§ **Task requirements**
[a] In the comment thread about Dood, what is Dood now angry at his dad about?
[b] Output the comment thread about Dood from "4. Huh. I never" up to and including "odd way, though.".


      You have no idea how hard it is for us to process the whole concept as well.

  2. We have had those issues too, with Zachary and with my stepdaughter. But – the way my husband has always looked at it is – if Dood’s questioning how you cooked the meat after you’ve told him otherwise, or what bacon you bought after you told him otherwise – then he’s actually calling you a liar, which is disrespectful. My husband likes to focus a lot on honor, and calling someone a liar questions their honor. SO – big no-no in our house, and actually I think that has really helped with our older son, who is now 14, to understand who he needs to be as a man.

    1. This is what gets us worked up in our house, too. SP and I were raised NOT to question our elders or face the belt. So when Dood “questions” us, it’s hard not to consider it an insult. But that’s not what he’s doing. He’s not calling us a liar. He believes what HE believes. That’s irrational thinking, not disrespect.

  3. So you’ve been to dinner at our house, then? :)

    I feel your pain. Glad that Dr Rita was able to give you a tool to help diffuse those arguments. We may see if they work here…

  4. Huh. I never would have connected those two – trying to rationalize with him when he’s being irrational means you’re somehow giving credence to his irrational ideas. It makes sense, in an odd way, though.

    But I have questions. Does HE realize he’s being irrational when he gets like that? Because if he doesn’t realize he’s being irrational, when you don’t answer his concern, will it make him feel unHEARD and escalate then? Or is that the whole point?

    1. In some cases, he may not know that his irrational argument is truly irrational but it’s more of his unwillingness to be swayed from whatever stance he has taken. That’s why we are not to feed into it. For example, he’s now angry that Dad is making him race in the “pro” classes instead of the “novice” because Dood has logged enough hours. He races in the pro-class and because he’s not as good as they are, instead of realizing that with experience he can keep up, if not out-race them, he instead holds onto the thought that his dad is out to make him look bad.

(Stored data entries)
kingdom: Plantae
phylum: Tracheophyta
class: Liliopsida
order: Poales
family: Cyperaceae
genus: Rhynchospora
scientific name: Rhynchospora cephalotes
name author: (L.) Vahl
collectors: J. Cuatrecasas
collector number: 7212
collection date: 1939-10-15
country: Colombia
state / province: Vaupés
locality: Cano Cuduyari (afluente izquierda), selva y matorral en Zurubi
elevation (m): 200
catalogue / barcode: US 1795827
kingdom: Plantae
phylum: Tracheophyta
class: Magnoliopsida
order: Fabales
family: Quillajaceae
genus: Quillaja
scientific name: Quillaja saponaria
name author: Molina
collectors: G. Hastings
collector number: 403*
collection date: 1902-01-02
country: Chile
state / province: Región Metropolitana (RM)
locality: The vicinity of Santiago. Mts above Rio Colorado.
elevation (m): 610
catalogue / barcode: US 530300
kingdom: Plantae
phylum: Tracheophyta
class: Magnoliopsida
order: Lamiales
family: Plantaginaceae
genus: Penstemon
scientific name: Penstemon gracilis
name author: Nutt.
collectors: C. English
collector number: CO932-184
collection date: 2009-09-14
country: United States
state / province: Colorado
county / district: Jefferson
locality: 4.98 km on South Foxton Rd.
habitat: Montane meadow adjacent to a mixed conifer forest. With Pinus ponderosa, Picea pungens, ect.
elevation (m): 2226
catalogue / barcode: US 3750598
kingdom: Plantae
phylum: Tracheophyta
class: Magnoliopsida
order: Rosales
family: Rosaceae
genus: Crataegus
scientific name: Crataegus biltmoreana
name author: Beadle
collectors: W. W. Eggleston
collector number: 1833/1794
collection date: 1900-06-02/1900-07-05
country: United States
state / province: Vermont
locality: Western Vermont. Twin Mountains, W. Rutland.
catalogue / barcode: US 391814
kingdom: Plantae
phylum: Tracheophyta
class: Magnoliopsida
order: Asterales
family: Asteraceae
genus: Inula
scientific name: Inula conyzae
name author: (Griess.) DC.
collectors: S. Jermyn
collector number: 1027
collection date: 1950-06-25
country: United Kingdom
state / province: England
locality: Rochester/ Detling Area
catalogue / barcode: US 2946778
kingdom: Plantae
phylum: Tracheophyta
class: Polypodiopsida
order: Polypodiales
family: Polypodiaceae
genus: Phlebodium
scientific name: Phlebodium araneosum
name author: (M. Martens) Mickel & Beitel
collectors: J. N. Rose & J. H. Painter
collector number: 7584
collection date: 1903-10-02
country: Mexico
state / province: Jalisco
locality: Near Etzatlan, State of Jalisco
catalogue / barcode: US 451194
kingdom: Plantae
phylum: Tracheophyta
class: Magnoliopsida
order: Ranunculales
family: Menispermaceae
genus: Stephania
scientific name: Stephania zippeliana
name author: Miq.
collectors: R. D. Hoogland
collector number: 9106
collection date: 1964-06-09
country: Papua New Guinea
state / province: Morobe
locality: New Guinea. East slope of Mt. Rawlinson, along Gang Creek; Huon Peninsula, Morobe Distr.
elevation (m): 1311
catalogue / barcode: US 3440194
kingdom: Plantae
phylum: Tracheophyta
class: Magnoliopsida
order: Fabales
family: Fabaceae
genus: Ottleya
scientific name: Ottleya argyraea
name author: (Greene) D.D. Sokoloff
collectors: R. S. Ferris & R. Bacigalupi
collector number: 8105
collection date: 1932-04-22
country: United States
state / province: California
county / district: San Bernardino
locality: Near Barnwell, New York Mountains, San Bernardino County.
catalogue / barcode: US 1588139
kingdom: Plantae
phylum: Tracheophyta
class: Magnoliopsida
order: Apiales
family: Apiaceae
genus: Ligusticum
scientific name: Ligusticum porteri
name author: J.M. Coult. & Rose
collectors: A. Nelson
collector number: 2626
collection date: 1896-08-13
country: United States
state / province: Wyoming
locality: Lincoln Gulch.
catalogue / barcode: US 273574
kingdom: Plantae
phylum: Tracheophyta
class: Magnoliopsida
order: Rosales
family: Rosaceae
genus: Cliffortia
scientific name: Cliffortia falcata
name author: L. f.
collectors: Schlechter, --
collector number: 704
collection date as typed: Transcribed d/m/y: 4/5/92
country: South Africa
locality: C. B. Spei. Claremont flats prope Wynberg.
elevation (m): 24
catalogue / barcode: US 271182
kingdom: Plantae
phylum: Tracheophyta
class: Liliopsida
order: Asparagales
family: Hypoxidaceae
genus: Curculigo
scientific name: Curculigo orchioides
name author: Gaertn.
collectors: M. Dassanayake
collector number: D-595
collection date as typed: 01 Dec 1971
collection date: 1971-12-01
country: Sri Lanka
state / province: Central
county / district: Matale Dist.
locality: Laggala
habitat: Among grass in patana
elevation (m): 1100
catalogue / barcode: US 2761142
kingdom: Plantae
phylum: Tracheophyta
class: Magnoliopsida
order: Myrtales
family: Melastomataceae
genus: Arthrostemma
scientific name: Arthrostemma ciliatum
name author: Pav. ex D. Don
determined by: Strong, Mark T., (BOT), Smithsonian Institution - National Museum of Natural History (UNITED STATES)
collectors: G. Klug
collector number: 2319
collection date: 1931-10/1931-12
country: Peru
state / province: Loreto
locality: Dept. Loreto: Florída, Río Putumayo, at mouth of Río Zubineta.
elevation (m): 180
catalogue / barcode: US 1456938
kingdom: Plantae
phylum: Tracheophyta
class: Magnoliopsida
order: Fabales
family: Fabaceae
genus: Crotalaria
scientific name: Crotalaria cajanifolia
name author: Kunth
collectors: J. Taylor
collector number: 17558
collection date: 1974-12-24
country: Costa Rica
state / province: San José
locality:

§ **Exercise solutions**
[a] He is angry that his dad is making him race in the "pro" classes instead of the "novice" classes.

[b]
4. Huh. I never would have connected those two – trying to rationalize with him when he’s being irrational means you’re somehow giving credence to his irrational ideas. It makes sense, in an odd way, though.